*What to work on*:
[1] Reproduce the passage on Finnish forest-owner discourses word for word, from "With regards to" up to and including "(Online Supplement B).".
[2] In the passage on Finnish forest-owner discourses, what did the only two codes located near the economist and distant economist discourses stress?
[3] Write the next part of the passage on Finnish forest-owner discourses, picking up after its last sentence.

With regards to the five discourse types, most of the nature-related codes were typical of the discourses of the critical anti-economist, the dutiful forest-owner and the forester. Instead, the absence of these codes was an important feature of the discourses of the economist and the distant economist. The only two codes that were located near these last two discourses reflected indifference to nature, as they stressed properly timed loggings (L16) and the temporary nature of cutting effects (L17).

Discourse types

Critical anti-economist

See (Online Supplement A).

Dutiful forest-owner

See (Online Supplement B).

Forester

See (Online Supplement C).

Economist and distant economist

See (Online Supplement D).

Discussion

Human-nature relationships within the five forest discourses

Our analysis revealed that even if nature issues belong to many forest discourses in a cognitive and affective level, only one of them expressed such a concern over nature that could predict decisions to take responsibility for it. Even if we do not know the exact prevalence of the discourse types in the Finnish society, we can conclude that the concern and responsibility is definitely not shared by every Finnish forest owner. Against this background, the present biodiversity loss in the level of species (Hyvärinen et al. 2019, p. 41) and biotopes (Kouki et al. 2018) sounds understandable. When the gradient from an almost absent to a strong relationship with nature was the same as the gradient from an economic to a non-monetary orientation (Takala et al. 2017a), our results also illustrate how strong the polarization between the economic and the environmental orientation can be among Finnish forest-owners. The idea that a considerable share of Finnish forest-owners were multi-objective (Favada et al. 2009), and the high appreciation for nature found in forest-owner surveys (Horne et al. 2004; Paloniemi and Tikka 2008; Hallikainen et al. 2010) apparently tend to hide this deep polarisation. Berninger et al. (2009) concluded that the polarisation is typical of the societies with a long history of intensive forestry, like Finland, but they also found that a typical forest-owner is positioned near the economic pole.

The forester’s and the dutiful forest-owner’s relationships with nature were based on personal nature experiences and observations in the forest-owner’s immediate surroundings. This reflects the way in which a layperson’s relationship with nature is thought to be constructed (Pitkänen et al. 2011) and the way in which forest-owners are hypothesized to perceive abstract ecological concepts like biodiversity (Paloniemi and Tikka 2008).

Similarly, it has been hypothesized that the scientific ecological language does not match with the forest-owners’ experienced-based understanding of the forest (Paloniemi and Tikka 2008; Pitkänen et al. 2011) and can even marginalise forest-owners (Berglund 2000). This possibly applies to the forester and the dutiful forest-owner. Instead, the experience-based narration on nature was complemented with an abstract ecological theorizing in the discourse of the critical anti-economist. We do not claim that the critical anti-economist would ponder metapopulation dynamics, extinction depth or deadwood continuum like an ecologist, but individual species’ habitat requirements and general forest biodiversity were pondered at the level beyond personal experiences and observations. For the economist and distant economist type of forest owners, the exact form of ecological rhetoric is unimportant, as their motivation to receive and use this information is low anyway.

*The data*:

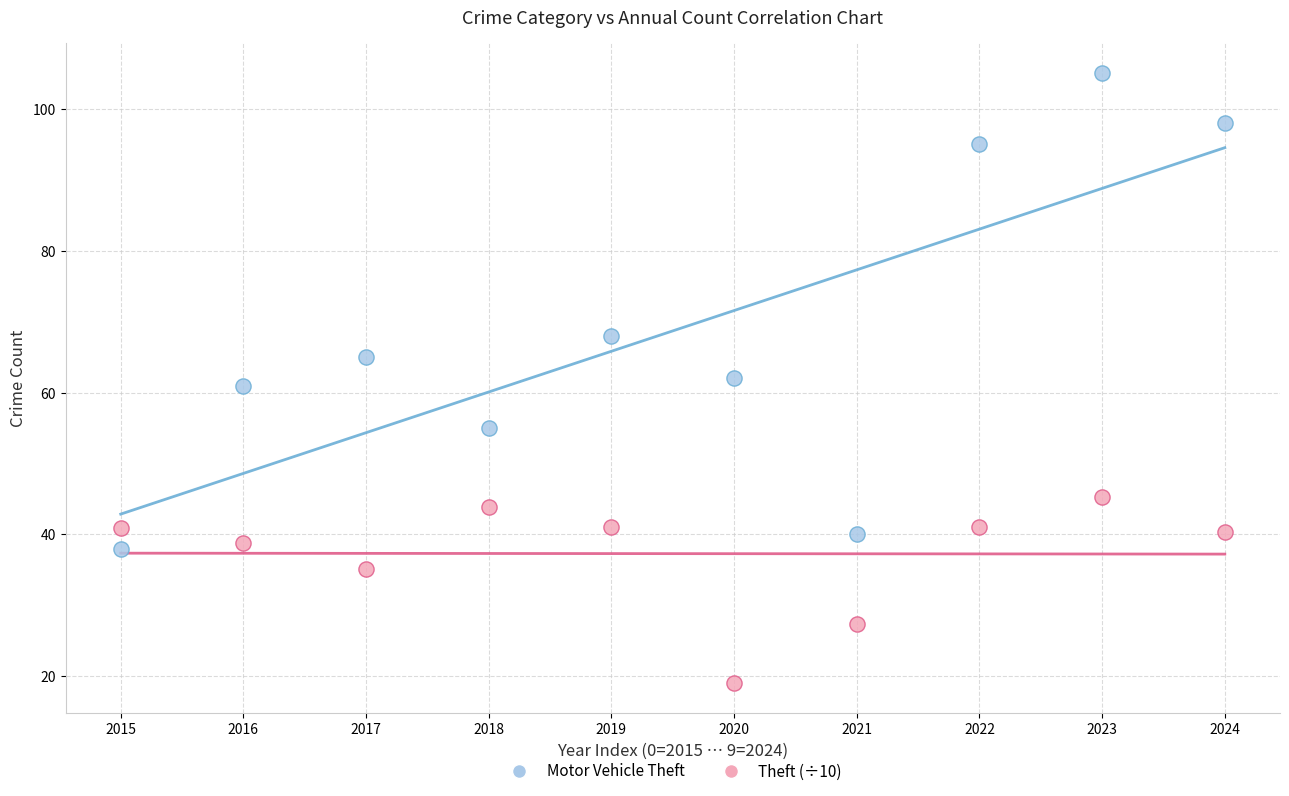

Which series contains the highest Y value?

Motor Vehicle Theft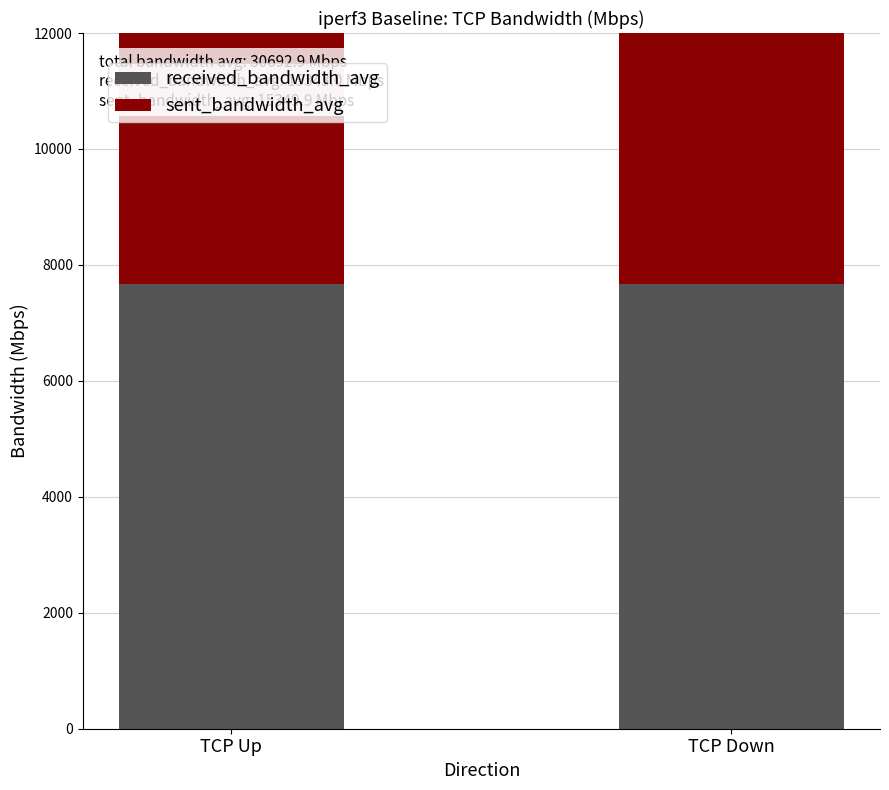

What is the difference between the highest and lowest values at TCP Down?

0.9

*Task responses*:
[1]
With regards to the five discourse types, most of the nature-related codes were typical of the discourses of the critical anti-economist, the dutiful forest-owner and the forester. Instead, the absence of these codes was an important feature of the discourses of the economist and the distant economist. The only two codes that were located near these last two discourses reflected indifference to nature, as they stressed properly timed loggings (L16) and the temporary nature of cutting effects (L17).

Discourse types

Critical anti-economist

See (Online Supplement A).

Dutiful forest-owner

See (Online Supplement B).

[2] Properly timed loggings (L16) and the temporary nature of cutting effects (L17).

[3]
It has also been found in previous studies that, unlike an ecologist, a forest-owner’s idea of biodiversity and conservation rarely extends beyond the estate boundaries (Fischer and Bliss 2009). Contrasting this, Paloniemi et al. (2018) discovered that some forest-owners stressed cross-boundary conservation issues, particularly, when this option was offered in the survey. In our analysis, the forester and the dutiful forest-owner were limited to their own estate in their experienced-based narration on nature, whereas the critical anti-economist stressed ecological issues beyond the property boundaries, even if the emphasis was in their own forest. This appeared, for example, in the critique of the standard even-aged forest management that was practiced, specifically, outside the forest-owner’s own estate.

Importantly, we did not identify a purely ecologically oriented discourse type in this study. Good forest management and the forest-owner’s own forest work were prioritized over nature in the discourse of the forester, whereas scenery and recreation possibilities were focused on in the discourse of the dutiful forest-owner (Takala et al. 2017a). The discourse of the critical anti-economist was the only one that prioritized nature, but tightly combined and intertwined that with the socio-cultural meanings of the forest. This possibly indicates that purely ecologically oriented forest-owners are rare in the Finnish countryside. In this sense, the mismatch between the forest-owners’ understanding of the forest and the purely ecological rhetoric (Berglund 2000; Paloniemi and Tikka 2008) applies also to the critical anti-economist.

The economist’s nearly absent relationship with nature highlights the need to make a conceptual delineation between the relationship with forest and the relationship with nature. A forest-owner can have a strong relationship with their forest without having nearly any relationship with species and biotopes. When the economist speaks or thinks about the forest, they do not usually make connotations to nature whereas this is normal and common for the critical anti-economist.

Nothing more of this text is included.